Sleep apnoea (SA) is a high priority health problem because it disrupts sleep and reduces quality of life, it is associated with obesity, hypertension, especially resistant hypertension, congestive heart failure, diabetes and it engenders cardiovascular (CV) complications and death. The following types of apnoea can be distinguished: (i) obstructive, (ii) central (i.e. neurally mediated) and (iii) mixed. Obstructive SA (OSA) is characterized by a cessation of airflow caused by occlusion of the oropharyngeal tract and central SA by a transient abolition of the neural drive to respiratory muscles. Mixed apnoea represents a combination of the two forms. SA is one of the most important triggers of high sympathetic activity and it is perhaps the most important non-traditional risk factor underlying the high CV risk of chronic kidney disease (CKD). The high sympathetic activity engenders three intermediate mechanisms, chronic hypertension, left ventricular hypertrophy and arrhythmias, particularly atrial fibrillation, which eventually leads to CV complications and death.
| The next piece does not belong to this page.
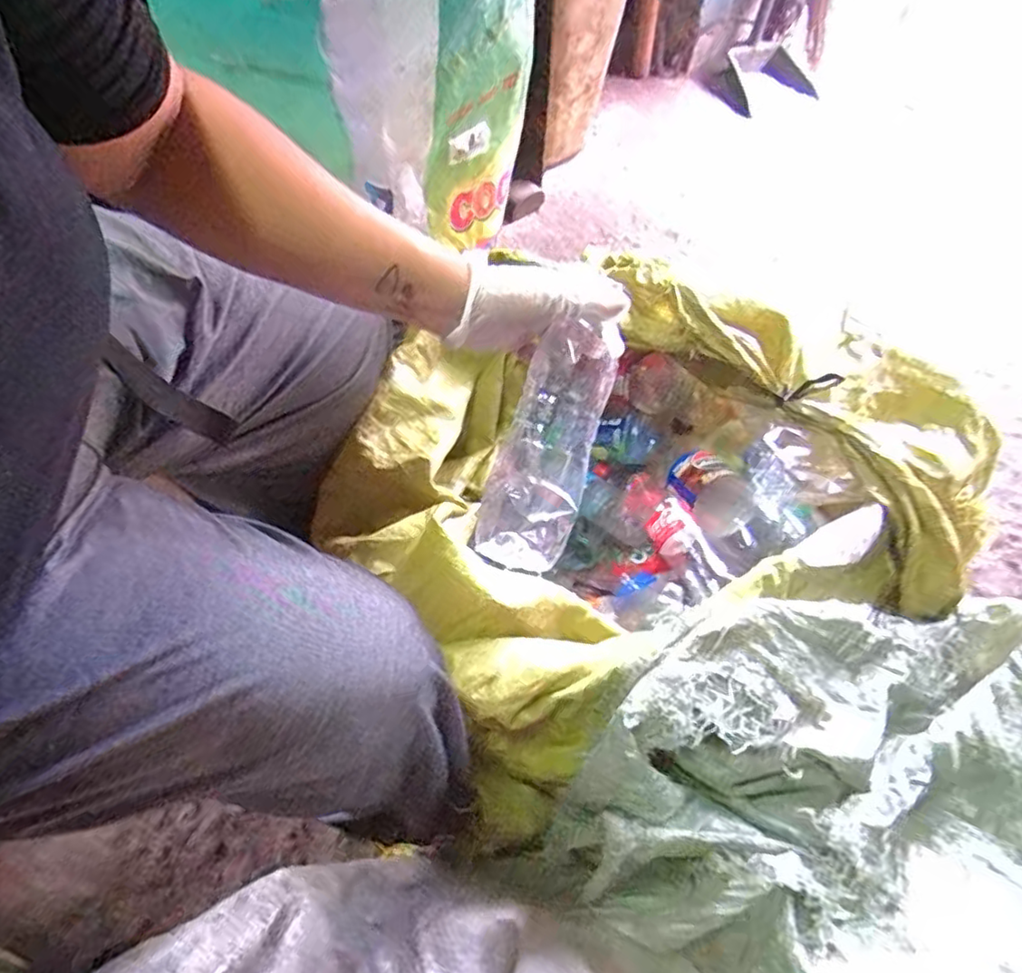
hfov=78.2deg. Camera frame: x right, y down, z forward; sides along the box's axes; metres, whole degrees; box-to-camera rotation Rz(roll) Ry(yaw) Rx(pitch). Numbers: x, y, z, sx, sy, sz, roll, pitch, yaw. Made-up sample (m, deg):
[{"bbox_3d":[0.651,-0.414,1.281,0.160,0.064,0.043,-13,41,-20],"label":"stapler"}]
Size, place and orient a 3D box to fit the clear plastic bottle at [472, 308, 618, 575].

SA is common in end-stage renal disease and studies in haemodialysis and peritoneal dialysis patients coherently show that intensive dialysis improves SA in patients with severe sleep disordered breathing. Renal transplantation is in theory the ideal way of correcting SA, because a restored renal function abrogates the uraemic toxicity. In a case-control study, the prevalence of mild and severe SA was almost identical in renal transplant patients as compared to age-, sex- and body mass index-matched healthy subjects, supporting the contention that renal transplantation reverses SA. A study published in this issue of Nephrology, Dialysis Transplantation assesses the association between CKD and SA in symptomatic (snorers) patients, excluding by protocol those with hypertension and diabetes, which are well-known risk factors for SA and CKD. The primary hypothesis tested in this study, i.e. whether snorers are at a higher risk for renal dysfunction, is a sensible one.